Provided records:
★ ★ ★ ★ ★ ★ ★

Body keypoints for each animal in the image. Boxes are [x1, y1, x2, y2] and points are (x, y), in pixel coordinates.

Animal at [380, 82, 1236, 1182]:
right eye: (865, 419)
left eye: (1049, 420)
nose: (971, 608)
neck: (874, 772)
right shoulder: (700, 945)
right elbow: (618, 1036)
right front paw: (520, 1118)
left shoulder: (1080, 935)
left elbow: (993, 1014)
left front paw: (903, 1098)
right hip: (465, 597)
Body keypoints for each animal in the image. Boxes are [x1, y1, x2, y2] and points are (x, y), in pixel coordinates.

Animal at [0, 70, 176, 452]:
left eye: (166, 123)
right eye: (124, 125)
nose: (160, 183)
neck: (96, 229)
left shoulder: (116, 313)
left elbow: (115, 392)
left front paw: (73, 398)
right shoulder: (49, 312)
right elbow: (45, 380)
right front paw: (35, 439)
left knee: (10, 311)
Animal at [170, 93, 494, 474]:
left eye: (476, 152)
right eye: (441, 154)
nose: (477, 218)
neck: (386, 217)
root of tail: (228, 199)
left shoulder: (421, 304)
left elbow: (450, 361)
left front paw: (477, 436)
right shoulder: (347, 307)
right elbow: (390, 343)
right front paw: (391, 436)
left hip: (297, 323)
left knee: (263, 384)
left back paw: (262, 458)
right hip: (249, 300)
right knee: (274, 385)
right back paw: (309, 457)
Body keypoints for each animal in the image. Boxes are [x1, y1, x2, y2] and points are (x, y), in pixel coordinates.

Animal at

★ ★ ★ ★ ★ ★ ★

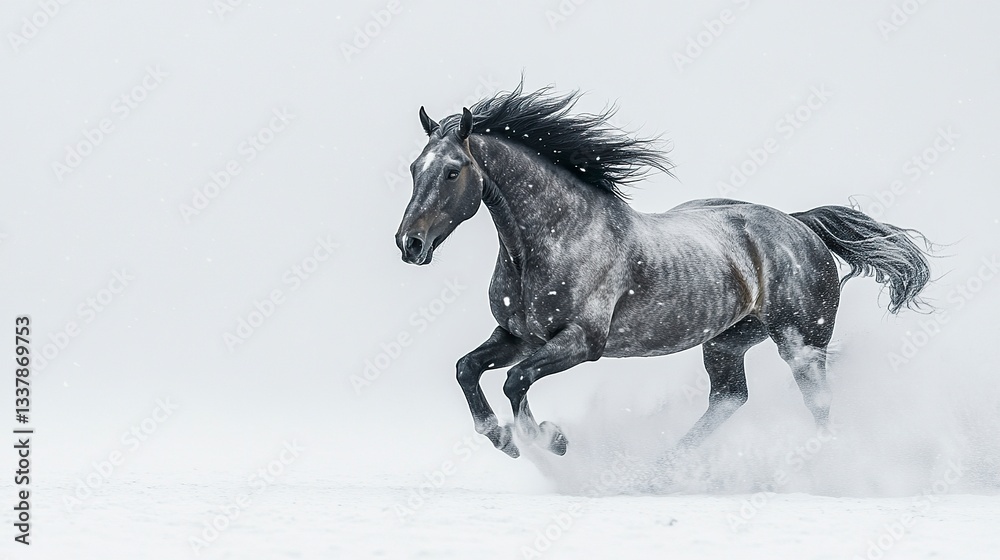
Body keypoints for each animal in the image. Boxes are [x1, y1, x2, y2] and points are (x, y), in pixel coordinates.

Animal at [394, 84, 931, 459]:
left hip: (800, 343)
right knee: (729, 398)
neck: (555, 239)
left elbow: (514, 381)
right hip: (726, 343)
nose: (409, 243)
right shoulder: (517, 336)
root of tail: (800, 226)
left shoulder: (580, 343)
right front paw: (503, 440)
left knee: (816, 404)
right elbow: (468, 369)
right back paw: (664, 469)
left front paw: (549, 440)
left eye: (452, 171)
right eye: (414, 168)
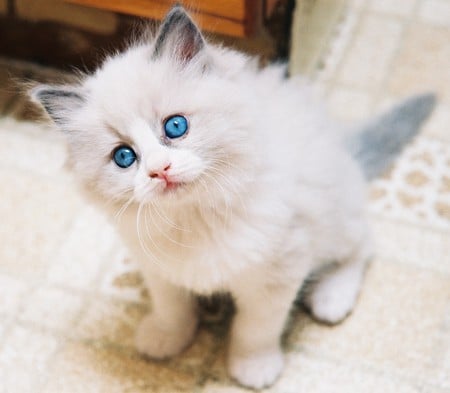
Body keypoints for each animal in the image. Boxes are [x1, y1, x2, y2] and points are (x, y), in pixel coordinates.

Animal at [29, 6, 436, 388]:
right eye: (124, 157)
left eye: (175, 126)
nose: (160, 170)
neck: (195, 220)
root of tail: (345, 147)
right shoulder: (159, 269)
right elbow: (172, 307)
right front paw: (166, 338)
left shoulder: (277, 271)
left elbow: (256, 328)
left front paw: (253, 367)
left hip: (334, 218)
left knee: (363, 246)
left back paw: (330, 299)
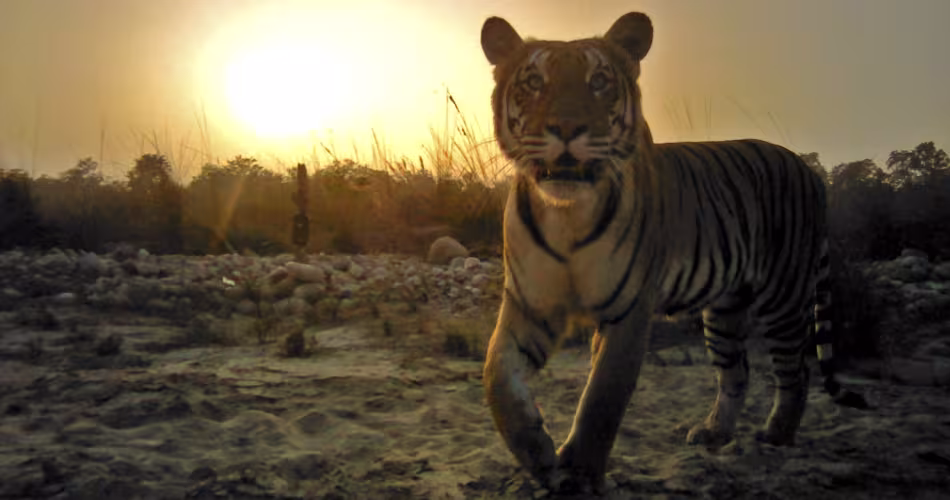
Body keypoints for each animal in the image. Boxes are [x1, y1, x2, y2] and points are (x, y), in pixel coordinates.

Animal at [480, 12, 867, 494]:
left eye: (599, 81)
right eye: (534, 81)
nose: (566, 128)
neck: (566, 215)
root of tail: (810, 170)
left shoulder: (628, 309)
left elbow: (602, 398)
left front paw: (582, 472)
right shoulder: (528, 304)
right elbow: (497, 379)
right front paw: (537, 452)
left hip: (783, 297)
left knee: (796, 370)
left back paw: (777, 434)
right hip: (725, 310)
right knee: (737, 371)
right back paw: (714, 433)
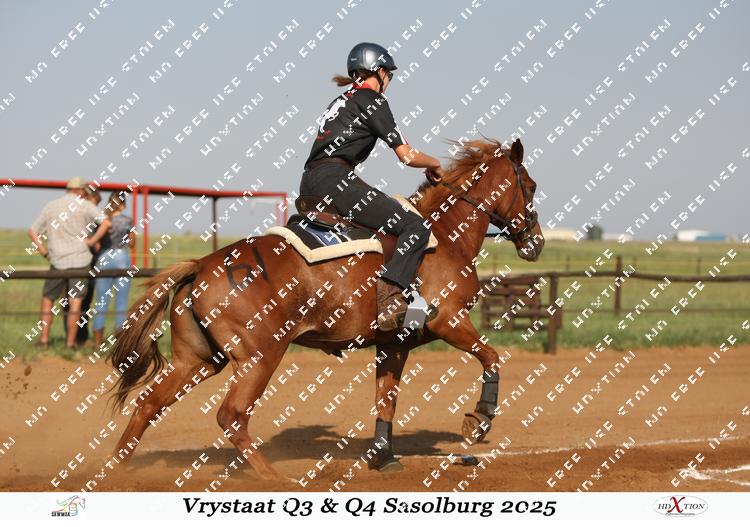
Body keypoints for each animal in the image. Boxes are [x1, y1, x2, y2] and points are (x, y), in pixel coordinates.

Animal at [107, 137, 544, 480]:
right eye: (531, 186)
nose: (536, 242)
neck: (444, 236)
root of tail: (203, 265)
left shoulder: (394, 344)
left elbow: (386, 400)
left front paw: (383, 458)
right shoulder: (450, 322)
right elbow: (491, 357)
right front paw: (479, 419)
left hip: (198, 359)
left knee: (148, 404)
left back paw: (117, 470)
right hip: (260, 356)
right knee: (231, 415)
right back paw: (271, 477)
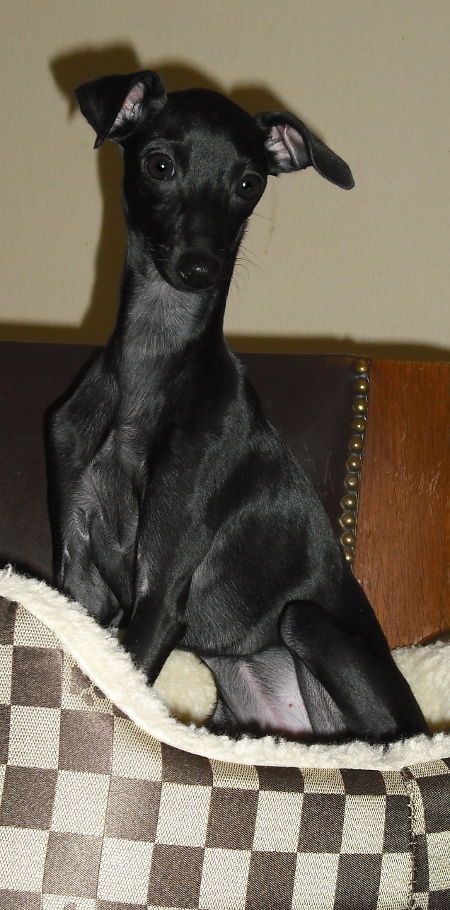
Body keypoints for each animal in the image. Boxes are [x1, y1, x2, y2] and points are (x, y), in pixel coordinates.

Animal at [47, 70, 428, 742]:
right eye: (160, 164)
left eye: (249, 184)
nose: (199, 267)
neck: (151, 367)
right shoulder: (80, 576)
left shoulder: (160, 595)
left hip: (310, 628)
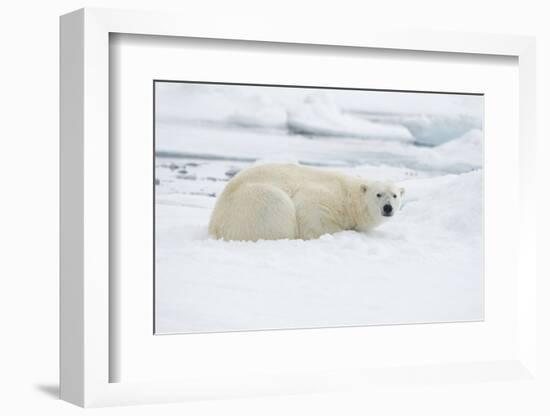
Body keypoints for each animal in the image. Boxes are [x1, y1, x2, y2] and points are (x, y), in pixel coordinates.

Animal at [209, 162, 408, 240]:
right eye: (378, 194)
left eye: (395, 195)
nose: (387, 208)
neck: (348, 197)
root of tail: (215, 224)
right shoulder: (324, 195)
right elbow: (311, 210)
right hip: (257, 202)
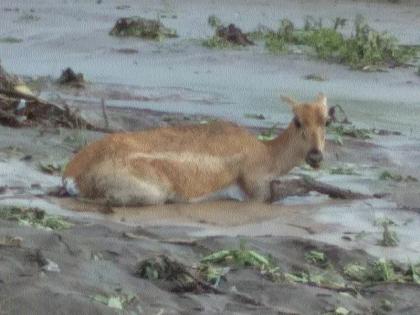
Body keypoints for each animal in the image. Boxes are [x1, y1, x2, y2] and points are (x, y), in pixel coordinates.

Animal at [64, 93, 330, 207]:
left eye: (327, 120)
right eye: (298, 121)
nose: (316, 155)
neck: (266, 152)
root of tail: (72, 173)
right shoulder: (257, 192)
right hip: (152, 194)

★ ★ ★ ★ ★ ★ ★

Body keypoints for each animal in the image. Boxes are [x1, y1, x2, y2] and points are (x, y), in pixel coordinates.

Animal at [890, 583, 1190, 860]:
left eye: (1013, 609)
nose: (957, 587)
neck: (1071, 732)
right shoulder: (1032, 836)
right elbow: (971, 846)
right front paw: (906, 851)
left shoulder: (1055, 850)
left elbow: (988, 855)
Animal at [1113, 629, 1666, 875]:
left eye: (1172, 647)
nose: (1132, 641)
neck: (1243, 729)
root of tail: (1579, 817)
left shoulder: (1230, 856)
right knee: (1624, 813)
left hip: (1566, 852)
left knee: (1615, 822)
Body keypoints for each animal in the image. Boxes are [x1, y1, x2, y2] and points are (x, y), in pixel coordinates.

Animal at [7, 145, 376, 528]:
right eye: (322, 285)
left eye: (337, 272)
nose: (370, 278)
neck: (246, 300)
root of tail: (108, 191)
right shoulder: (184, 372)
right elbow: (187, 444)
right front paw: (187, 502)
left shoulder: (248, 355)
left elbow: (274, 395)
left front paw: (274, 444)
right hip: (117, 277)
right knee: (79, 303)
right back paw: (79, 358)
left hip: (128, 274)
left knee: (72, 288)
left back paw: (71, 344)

★ ★ ★ ★ ★ ★ ★

Instructions to follow: Within the material above, extract exactly the lines that start at the line containing "right front paw: (187, 502)" and stop after the line containing "left back paw: (71, 344)", and only those.

Written answer:
right front paw: (187, 502)
left shoulder: (248, 355)
left elbow: (274, 395)
left front paw: (274, 444)
right hip: (117, 277)
right knee: (79, 303)
right back paw: (79, 358)
left hip: (128, 274)
left knee: (72, 288)
left back paw: (71, 344)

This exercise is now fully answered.